WHAT TO WORK ON: Work through the records below and tally every line containing "DOTT". Reply with the total alone.

SUPPLIED RECORDS:
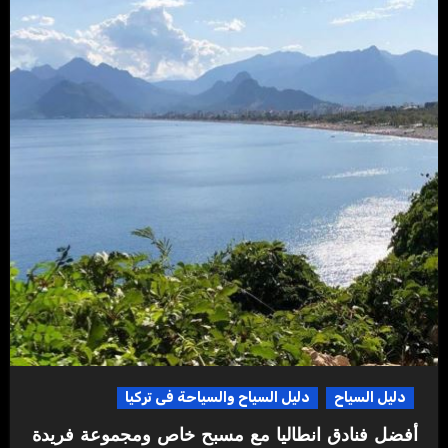
دليل السياح
دليل السياح والسياحة فى تركيا
أفضل فنادق انطاليا مع مسبح خاص ومجموعة فريدة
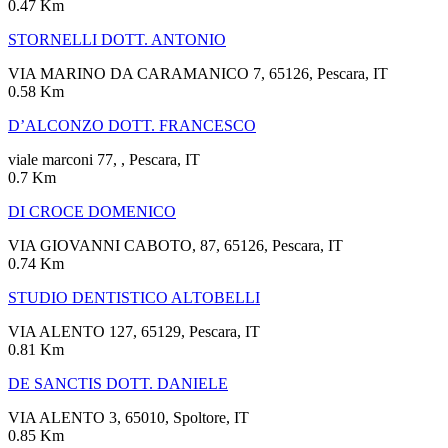
0.47 Km
STORNELLI DOTT. ANTONIO
VIA MARINO DA CARAMANICO 7, 65126, Pescara, IT
0.58 Km
D’ALCONZO DOTT. FRANCESCO
viale marconi 77, , Pescara, IT
0.7 Km
DI CROCE DOMENICO
VIA GIOVANNI CABOTO, 87, 65126, Pescara, IT
0.74 Km
STUDIO DENTISTICO ALTOBELLI
VIA ALENTO 127, 65129, Pescara, IT
0.81 Km
DE SANCTIS DOTT. DANIELE
VIA ALENTO 3, 65010, Spoltore, IT
0.85 Km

WRITTEN ANSWER: 3